> Data for the task:
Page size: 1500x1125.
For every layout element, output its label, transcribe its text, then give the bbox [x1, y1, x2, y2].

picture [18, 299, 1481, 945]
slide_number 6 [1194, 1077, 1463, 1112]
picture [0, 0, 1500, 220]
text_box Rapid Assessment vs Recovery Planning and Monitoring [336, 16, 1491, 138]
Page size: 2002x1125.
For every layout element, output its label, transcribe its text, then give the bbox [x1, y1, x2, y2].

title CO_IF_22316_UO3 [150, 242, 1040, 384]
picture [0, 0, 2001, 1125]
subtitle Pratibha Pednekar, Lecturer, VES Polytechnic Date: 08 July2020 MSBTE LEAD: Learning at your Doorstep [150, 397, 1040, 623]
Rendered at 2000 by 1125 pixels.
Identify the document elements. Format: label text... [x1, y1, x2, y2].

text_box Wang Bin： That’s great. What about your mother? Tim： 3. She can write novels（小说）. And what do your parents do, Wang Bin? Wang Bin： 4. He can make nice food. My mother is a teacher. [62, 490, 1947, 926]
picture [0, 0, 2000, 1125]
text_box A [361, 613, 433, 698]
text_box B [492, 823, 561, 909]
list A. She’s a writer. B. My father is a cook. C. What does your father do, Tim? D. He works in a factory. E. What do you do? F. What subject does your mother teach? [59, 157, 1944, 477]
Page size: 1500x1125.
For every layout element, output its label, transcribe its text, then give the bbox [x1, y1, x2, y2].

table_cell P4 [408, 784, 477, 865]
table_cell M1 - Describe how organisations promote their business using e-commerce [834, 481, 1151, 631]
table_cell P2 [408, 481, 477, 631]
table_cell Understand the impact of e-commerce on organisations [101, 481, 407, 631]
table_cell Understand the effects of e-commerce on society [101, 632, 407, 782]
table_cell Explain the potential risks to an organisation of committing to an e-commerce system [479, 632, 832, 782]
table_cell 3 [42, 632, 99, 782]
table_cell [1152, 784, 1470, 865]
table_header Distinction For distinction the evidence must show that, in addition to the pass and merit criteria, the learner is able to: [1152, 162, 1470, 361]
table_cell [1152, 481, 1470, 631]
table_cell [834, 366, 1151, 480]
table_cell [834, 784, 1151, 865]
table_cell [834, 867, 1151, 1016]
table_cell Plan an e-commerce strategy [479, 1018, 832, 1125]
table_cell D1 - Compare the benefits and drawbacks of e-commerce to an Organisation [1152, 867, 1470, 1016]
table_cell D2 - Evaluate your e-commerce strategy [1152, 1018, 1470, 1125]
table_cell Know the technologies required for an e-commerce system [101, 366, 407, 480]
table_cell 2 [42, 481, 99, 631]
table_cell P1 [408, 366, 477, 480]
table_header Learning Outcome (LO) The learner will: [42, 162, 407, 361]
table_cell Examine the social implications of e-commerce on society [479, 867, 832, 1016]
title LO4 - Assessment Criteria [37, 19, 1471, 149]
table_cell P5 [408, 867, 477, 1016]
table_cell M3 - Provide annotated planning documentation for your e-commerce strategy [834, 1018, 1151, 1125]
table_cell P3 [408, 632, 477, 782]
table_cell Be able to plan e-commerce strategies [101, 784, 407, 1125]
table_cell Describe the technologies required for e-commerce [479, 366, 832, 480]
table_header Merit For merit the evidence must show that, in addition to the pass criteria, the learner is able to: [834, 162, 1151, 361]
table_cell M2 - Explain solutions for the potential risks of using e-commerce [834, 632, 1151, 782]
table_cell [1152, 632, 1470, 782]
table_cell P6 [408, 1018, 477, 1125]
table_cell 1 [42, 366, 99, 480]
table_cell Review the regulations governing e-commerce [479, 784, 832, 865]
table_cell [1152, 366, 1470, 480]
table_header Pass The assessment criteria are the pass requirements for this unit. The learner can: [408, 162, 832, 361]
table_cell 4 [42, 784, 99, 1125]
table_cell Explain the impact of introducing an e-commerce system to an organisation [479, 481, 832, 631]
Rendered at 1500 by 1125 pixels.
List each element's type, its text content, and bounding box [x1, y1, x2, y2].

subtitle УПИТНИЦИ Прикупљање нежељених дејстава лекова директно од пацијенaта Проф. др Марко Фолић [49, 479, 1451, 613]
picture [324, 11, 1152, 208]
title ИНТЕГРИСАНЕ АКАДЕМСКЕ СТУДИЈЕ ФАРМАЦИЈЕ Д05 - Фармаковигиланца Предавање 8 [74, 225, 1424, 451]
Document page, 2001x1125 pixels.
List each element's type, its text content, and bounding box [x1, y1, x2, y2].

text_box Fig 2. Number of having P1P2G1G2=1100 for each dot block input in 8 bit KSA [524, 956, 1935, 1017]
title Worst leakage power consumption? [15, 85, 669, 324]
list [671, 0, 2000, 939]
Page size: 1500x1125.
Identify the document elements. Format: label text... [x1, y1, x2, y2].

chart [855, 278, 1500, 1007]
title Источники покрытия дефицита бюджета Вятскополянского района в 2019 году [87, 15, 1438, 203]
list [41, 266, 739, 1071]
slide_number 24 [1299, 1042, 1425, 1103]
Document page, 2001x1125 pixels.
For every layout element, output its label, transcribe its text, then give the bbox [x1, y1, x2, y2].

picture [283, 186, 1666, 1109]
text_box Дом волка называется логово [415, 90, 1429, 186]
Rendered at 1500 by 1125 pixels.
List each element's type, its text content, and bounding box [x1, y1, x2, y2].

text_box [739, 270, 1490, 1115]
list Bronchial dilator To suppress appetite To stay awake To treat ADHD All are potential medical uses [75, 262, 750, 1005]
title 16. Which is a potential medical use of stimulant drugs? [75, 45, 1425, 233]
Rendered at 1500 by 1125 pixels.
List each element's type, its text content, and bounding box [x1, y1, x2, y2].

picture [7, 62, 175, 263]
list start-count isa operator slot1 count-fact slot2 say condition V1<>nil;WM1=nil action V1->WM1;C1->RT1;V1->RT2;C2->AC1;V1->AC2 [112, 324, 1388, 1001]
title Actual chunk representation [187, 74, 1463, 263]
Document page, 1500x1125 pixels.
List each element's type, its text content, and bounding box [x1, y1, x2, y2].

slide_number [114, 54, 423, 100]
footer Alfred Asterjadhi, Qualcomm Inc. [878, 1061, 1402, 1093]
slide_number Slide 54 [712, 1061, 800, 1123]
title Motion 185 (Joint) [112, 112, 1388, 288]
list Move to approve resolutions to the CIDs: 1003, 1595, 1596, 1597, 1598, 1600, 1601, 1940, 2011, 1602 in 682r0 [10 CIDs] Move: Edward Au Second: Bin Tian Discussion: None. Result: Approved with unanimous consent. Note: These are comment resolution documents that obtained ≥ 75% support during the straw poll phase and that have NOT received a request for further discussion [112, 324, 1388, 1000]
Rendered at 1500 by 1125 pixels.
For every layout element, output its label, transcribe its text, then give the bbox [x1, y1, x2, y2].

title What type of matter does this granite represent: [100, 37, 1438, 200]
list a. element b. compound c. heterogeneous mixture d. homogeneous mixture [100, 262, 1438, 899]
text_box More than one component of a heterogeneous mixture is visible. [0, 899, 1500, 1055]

> Brief:
Exactly as written, give again every line from the one containing "text_box [739, 270, 1490, 1115]" through the last line of the material above, and no other lines.

> Exercise answer:
text_box [739, 270, 1490, 1115]
list Bronchial dilator To suppress appetite To stay awake To treat ADHD All are potential medical uses [75, 262, 750, 1005]
title 16. Which is a potential medical use of stimulant drugs? [75, 45, 1425, 233]
Rendered at 1500 by 1125 pixels.
List each element's type, its text content, and bounding box [x1, y1, x2, y2].

picture [7, 62, 175, 263]
list start-count isa operator slot1 count-fact slot2 say condition V1<>nil;WM1=nil action V1->WM1;C1->RT1;V1->RT2;C2->AC1;V1->AC2 [112, 324, 1388, 1001]
title Actual chunk representation [187, 74, 1463, 263]
Document page, 1500x1125 pixels.
List each element's type, its text content, and bounding box [x1, y1, x2, y2].

slide_number [114, 54, 423, 100]
footer Alfred Asterjadhi, Qualcomm Inc. [878, 1061, 1402, 1093]
slide_number Slide 54 [712, 1061, 800, 1123]
title Motion 185 (Joint) [112, 112, 1388, 288]
list Move to approve resolutions to the CIDs: 1003, 1595, 1596, 1597, 1598, 1600, 1601, 1940, 2011, 1602 in 682r0 [10 CIDs] Move: Edward Au Second: Bin Tian Discussion: None. Result: Approved with unanimous consent. Note: These are comment resolution documents that obtained ≥ 75% support during the straw poll phase and that have NOT received a request for further discussion [112, 324, 1388, 1000]
Rendered at 1500 by 1125 pixels.
For every layout element, output its label, transcribe its text, then give the bbox [x1, y1, x2, y2].

title What type of matter does this granite represent: [100, 37, 1438, 200]
list a. element b. compound c. heterogeneous mixture d. homogeneous mixture [100, 262, 1438, 899]
text_box More than one component of a heterogeneous mixture is visible. [0, 899, 1500, 1055]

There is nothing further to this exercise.